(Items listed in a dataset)

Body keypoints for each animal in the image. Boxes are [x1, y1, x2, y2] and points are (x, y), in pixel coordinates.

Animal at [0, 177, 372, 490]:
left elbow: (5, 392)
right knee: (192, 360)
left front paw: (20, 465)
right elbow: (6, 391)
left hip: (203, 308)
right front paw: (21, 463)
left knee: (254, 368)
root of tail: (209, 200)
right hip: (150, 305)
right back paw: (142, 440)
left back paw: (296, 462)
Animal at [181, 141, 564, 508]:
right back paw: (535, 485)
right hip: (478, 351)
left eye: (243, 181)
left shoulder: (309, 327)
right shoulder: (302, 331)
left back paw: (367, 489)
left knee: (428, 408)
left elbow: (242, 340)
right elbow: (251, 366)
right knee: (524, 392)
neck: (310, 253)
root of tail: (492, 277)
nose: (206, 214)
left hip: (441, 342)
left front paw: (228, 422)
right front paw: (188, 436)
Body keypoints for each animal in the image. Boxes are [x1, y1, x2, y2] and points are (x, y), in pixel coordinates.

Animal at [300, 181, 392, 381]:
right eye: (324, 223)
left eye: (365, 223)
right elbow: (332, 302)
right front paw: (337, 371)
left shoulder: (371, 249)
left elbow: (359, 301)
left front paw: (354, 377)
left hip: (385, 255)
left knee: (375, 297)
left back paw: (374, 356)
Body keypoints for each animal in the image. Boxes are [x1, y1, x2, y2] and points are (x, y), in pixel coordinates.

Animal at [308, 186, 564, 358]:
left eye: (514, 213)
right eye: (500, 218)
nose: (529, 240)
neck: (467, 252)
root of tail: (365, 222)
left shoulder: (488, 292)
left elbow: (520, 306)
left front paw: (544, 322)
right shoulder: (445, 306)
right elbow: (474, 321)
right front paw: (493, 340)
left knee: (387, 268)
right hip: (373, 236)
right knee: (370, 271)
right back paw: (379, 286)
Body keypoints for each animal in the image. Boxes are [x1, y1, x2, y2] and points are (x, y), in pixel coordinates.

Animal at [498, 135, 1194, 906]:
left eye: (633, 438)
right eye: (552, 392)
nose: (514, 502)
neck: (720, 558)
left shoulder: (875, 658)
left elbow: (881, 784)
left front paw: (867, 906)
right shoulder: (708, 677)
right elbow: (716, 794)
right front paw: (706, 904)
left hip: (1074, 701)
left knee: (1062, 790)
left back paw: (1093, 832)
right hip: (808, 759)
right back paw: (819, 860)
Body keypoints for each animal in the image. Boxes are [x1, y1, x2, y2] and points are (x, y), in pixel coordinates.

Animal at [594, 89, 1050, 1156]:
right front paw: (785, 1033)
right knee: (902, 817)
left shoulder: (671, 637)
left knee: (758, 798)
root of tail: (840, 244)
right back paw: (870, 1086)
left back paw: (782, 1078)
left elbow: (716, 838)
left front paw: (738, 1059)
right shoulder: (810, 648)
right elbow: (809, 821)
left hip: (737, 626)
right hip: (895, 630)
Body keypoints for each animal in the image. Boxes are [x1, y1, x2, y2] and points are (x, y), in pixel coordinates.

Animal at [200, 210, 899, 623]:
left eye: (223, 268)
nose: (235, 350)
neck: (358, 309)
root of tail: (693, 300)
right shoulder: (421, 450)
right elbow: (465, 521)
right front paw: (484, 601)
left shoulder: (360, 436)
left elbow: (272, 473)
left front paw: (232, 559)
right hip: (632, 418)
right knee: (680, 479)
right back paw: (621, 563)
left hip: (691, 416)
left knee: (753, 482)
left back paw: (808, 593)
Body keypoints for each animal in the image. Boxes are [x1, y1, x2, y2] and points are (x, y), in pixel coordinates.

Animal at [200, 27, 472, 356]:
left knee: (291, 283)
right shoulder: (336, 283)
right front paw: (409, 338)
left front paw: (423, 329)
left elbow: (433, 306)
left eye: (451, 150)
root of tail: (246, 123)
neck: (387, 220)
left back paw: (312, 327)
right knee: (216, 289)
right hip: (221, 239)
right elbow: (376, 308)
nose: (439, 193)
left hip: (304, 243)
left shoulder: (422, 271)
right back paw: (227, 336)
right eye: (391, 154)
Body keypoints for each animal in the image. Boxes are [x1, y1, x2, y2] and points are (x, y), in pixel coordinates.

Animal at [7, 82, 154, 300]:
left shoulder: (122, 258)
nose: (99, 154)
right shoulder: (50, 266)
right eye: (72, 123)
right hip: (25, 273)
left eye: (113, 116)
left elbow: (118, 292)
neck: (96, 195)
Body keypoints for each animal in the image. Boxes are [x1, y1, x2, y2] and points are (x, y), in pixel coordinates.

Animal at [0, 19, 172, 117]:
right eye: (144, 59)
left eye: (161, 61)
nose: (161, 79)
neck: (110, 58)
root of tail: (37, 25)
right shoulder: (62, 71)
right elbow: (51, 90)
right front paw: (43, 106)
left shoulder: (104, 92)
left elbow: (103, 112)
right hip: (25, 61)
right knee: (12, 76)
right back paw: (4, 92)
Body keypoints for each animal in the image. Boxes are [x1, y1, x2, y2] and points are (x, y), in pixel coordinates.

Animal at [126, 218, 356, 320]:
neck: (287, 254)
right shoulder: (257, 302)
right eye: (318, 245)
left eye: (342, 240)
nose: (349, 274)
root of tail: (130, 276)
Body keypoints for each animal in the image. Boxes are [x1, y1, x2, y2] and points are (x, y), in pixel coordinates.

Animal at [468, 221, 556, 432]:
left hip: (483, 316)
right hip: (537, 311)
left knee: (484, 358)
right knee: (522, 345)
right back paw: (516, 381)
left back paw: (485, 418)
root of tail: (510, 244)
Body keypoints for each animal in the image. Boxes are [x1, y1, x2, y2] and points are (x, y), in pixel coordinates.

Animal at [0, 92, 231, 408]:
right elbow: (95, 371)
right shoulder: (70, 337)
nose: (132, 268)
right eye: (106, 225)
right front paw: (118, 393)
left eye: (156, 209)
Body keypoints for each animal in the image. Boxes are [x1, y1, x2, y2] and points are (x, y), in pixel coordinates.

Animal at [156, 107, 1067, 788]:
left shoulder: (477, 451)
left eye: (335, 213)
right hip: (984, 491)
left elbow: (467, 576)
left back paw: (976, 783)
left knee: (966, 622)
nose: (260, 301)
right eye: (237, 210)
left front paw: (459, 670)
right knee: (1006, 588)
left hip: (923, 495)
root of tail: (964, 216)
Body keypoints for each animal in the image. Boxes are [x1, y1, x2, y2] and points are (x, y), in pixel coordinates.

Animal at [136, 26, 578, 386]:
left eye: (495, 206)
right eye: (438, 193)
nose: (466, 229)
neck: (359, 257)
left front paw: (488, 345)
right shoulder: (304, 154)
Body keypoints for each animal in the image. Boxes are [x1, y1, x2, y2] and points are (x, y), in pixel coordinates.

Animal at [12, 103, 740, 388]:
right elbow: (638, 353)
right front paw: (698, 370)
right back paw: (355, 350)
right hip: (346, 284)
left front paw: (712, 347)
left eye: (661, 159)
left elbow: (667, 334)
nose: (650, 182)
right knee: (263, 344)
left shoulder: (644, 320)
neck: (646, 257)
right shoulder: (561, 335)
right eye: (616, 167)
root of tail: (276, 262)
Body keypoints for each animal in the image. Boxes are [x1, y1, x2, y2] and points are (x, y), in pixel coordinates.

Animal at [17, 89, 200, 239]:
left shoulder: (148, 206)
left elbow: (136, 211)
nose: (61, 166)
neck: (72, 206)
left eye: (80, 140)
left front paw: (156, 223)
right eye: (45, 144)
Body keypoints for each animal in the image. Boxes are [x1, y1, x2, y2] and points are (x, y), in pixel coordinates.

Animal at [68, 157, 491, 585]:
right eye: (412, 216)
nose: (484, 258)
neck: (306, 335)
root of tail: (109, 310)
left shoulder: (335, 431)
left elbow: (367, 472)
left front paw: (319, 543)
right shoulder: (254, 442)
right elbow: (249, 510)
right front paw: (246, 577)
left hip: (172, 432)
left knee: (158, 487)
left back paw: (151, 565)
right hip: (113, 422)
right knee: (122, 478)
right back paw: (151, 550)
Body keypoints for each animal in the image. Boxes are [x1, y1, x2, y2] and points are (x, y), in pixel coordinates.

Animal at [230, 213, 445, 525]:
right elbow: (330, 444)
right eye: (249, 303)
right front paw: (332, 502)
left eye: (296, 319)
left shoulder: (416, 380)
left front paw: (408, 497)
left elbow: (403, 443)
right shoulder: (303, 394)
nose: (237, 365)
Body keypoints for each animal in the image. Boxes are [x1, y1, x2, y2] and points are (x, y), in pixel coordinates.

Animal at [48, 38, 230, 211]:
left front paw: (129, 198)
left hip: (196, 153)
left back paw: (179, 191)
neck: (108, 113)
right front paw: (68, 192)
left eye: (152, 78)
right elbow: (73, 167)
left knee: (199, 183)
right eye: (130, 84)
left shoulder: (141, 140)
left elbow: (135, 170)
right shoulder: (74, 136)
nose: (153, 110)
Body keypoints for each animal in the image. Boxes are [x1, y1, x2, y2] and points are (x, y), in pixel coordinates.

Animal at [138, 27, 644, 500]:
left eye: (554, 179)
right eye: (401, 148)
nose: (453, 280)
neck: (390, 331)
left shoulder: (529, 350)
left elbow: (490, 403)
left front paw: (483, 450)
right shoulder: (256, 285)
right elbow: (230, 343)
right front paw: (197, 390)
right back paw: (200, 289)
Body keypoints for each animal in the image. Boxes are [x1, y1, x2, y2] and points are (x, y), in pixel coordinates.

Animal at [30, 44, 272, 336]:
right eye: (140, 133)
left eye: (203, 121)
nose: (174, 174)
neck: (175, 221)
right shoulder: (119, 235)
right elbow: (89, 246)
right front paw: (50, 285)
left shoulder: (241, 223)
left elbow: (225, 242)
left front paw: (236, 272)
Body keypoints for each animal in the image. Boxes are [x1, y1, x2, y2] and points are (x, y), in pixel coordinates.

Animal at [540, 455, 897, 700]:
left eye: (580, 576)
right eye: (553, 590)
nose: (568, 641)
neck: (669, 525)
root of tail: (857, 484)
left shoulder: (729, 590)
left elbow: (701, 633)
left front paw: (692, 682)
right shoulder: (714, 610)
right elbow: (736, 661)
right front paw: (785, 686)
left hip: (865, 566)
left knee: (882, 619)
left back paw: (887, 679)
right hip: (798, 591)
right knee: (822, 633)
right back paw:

--- Exercise brief ---
All lines from the one containing "left eye: (580, 576)" through the end of the records, both ends included, are to be quoted exactly; please add nothing else.

--- Task solution ---
left eye: (580, 576)
right eye: (553, 590)
nose: (568, 641)
neck: (669, 525)
root of tail: (857, 484)
left shoulder: (729, 590)
left elbow: (701, 633)
left front paw: (692, 682)
right shoulder: (714, 610)
right elbow: (736, 661)
right front paw: (785, 686)
left hip: (865, 566)
left knee: (882, 619)
left back paw: (887, 679)
right hip: (798, 591)
right knee: (822, 633)
right back paw:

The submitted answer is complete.